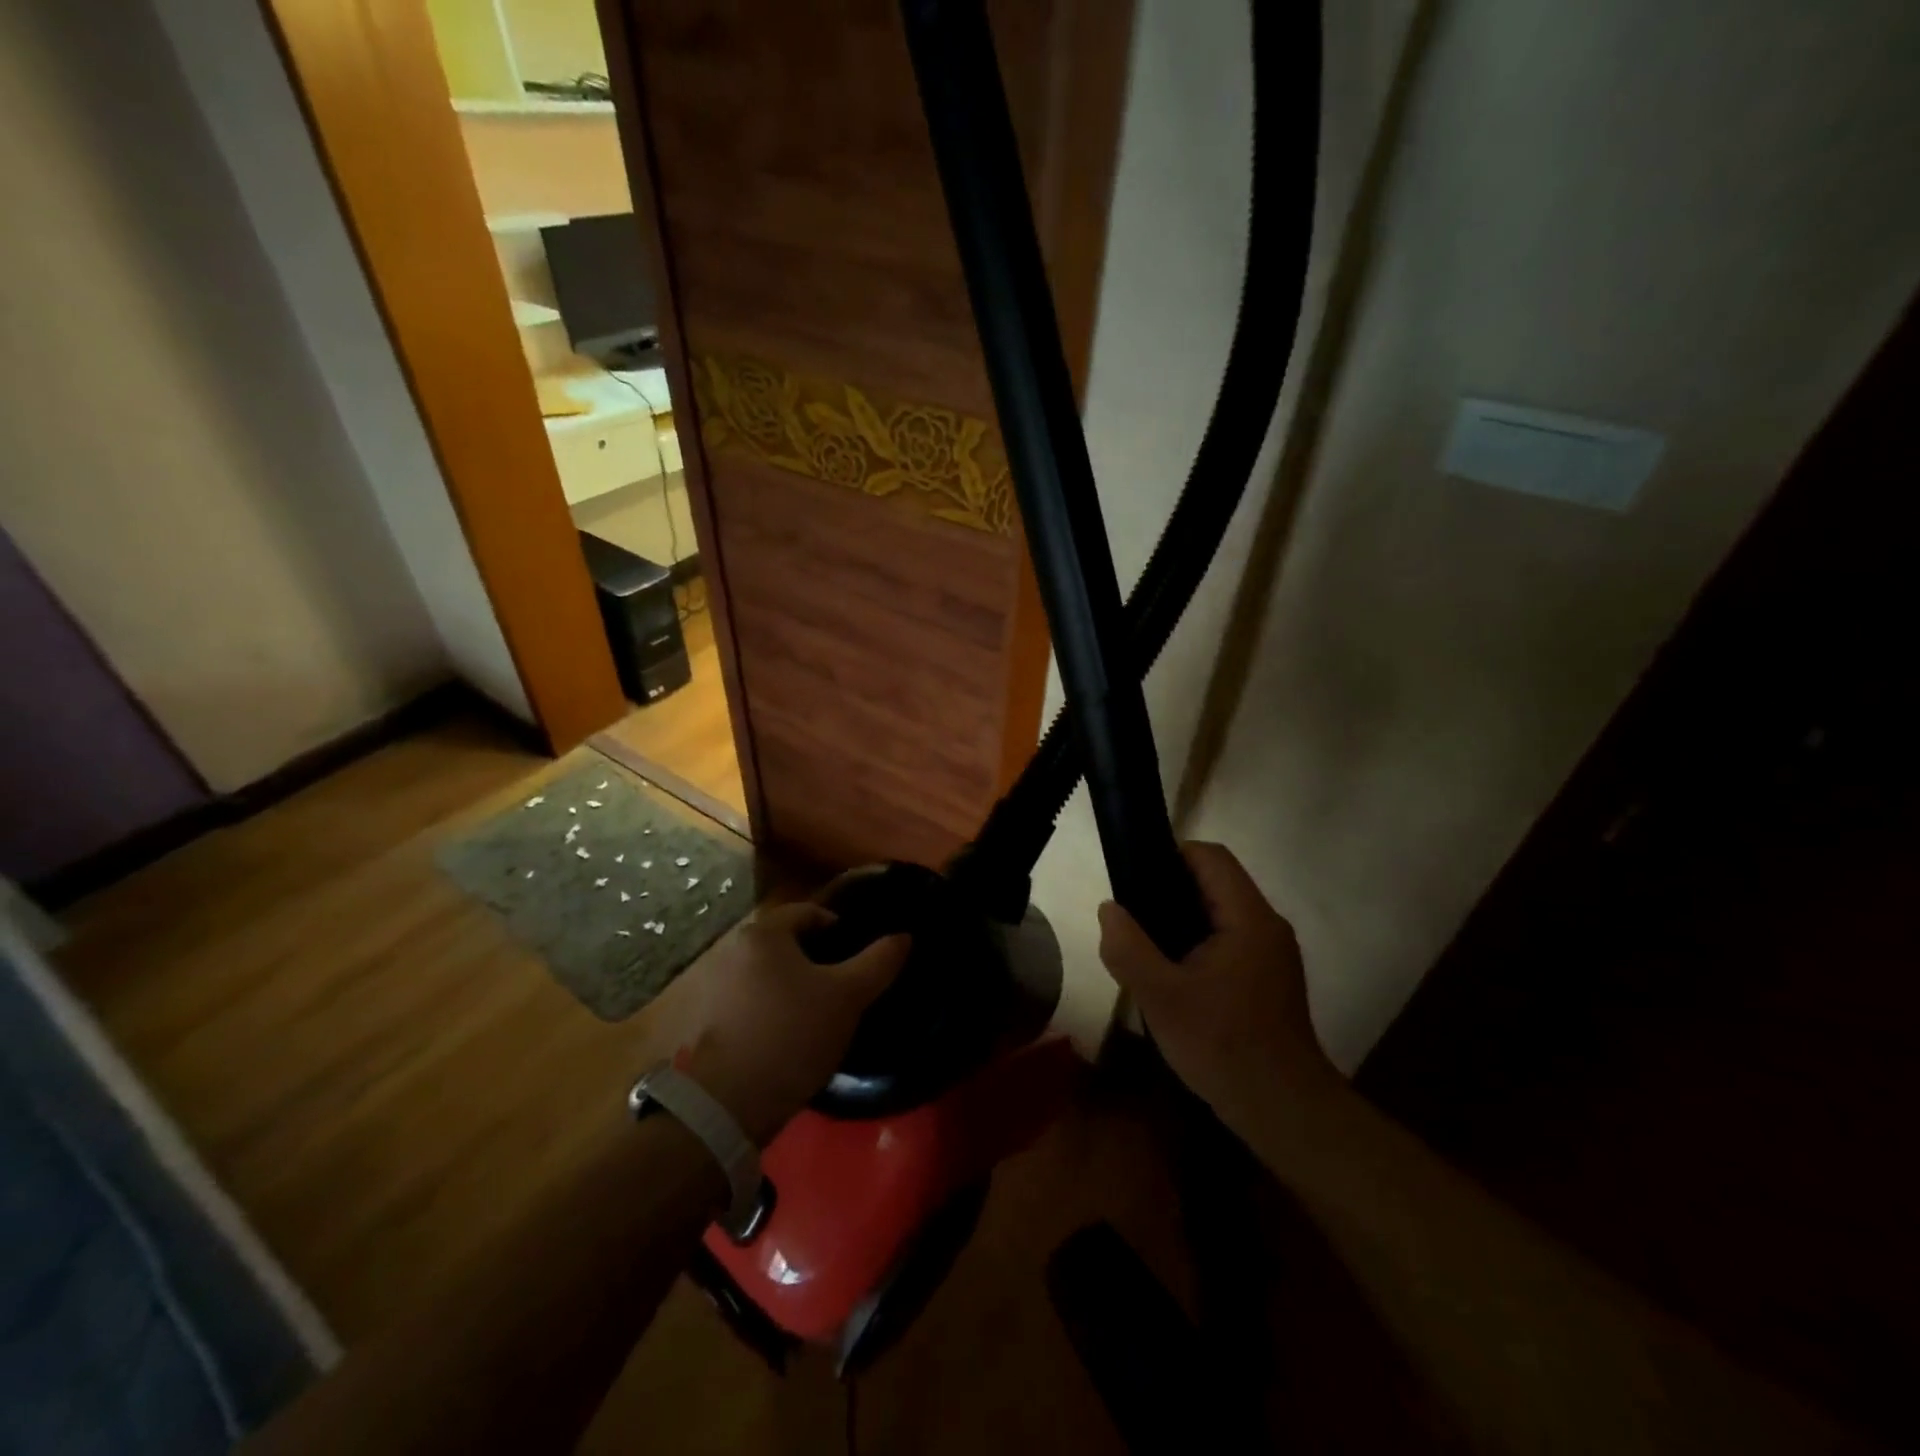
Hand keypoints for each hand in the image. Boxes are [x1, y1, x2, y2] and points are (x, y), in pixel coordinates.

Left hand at [645, 901, 908, 1144]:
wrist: (725, 1105)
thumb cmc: (792, 1034)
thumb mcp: (848, 997)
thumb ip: (878, 962)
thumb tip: (904, 936)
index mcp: (763, 932)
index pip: (809, 912)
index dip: (840, 929)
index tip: (859, 957)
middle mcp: (731, 949)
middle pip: (785, 943)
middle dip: (815, 960)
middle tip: (843, 987)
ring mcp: (712, 986)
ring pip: (766, 974)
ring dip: (791, 987)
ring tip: (818, 1015)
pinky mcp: (704, 1021)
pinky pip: (749, 1002)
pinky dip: (770, 1010)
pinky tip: (788, 1037)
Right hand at [1098, 842, 1338, 1135]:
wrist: (1284, 1110)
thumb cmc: (1223, 1045)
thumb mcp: (1161, 997)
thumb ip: (1128, 948)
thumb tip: (1109, 909)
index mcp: (1248, 918)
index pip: (1211, 856)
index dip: (1170, 855)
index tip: (1136, 879)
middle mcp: (1267, 925)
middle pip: (1216, 881)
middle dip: (1170, 890)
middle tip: (1134, 918)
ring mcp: (1273, 953)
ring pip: (1222, 913)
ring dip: (1183, 919)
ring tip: (1148, 946)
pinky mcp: (1270, 978)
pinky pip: (1230, 939)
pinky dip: (1200, 943)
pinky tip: (1175, 976)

──────────

Collect each line above holding the string "pinky".

§ TASK OUTPUT
pinky mcp: (704, 1021)
pinky pip: (749, 1002)
pinky dip: (770, 1010)
pinky tip: (788, 1037)
pinky mcp: (1270, 978)
pinky pip: (1230, 939)
pinky dip: (1200, 943)
pinky tip: (1175, 976)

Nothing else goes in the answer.